Solar companies are surging Wednesday after Congress agreed to extend a lucrative federal tax credit. SolarCity SCTY , which soared as much as 28% in early-morning trading, leads the pack, while SunEdison SUNE , First Solar FSLR , Canadian Solar CSIQ , and JA Solar JASO are also in the green today.
The deal approves an additional five years of an investment tax credit that was set to expire at the end of 2016. On top of this, it reauthorizes a production tax credit that also benefits wind-power developers which expired at the end of 2014.
The investment credit will apply to any solar projects that begin construction before the end of 2021. The credit will start at 30% of costs before being gradually reduced. The production credit pays 2.3 cents per kilowatt-hour of electricity generated.
This news comes in the wake of the historic deal in Paris, which saw nearly 200 countries agree to limit greenhouse gas emissions and shift towards clean energy (also read How Climate Deal Will Affect Markets).
"Combined with the historic Paris climate agreement, long-term certainty for the ITC sends a strong signal to the marketplace that investment in clean energy is the right way to drive continued economic growth and job creation," SolarCity CEO Lyndon Rive said in a statement.
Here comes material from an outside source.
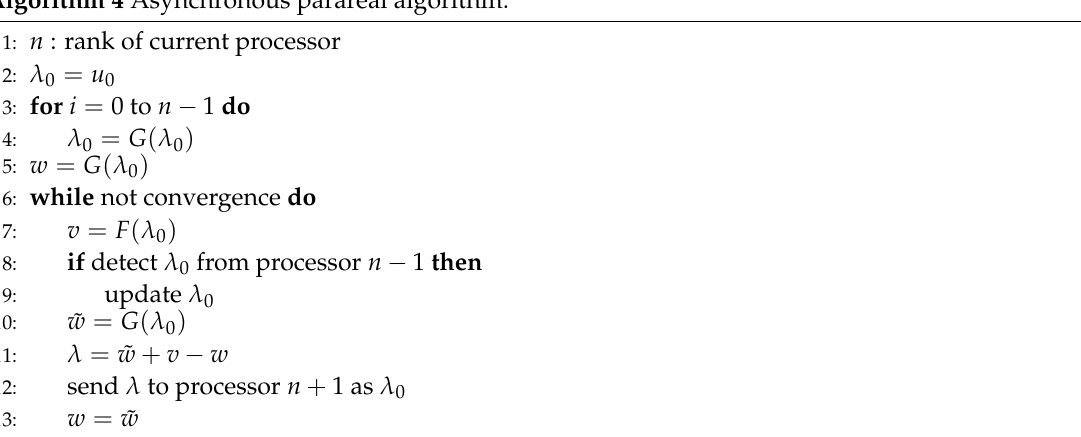
Algorithm 4 Asynchronous parareal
It has already been a great week for the solar industry, as the Paris deal and rumors of the tax credit extension had investors in a buying frenzy. The Bloomberg Global Solar Energy Index has gained nearly 10% in the past five days.
Today's news is also trickling down the supply chain. Enphase Energy ENPH , which makes inverters used to build solar energy systems, is up over 30% on the day, and competitor SolarEdge Technologies SEDG is up nearly 13%.
If you didn't know by now, the clean energy sector has a big future. The debate over climate change is over, and governments and corporations alike are scrambling to transition to clean, renewable sources of energy. That should mean money, money, money, for these companies and their investors.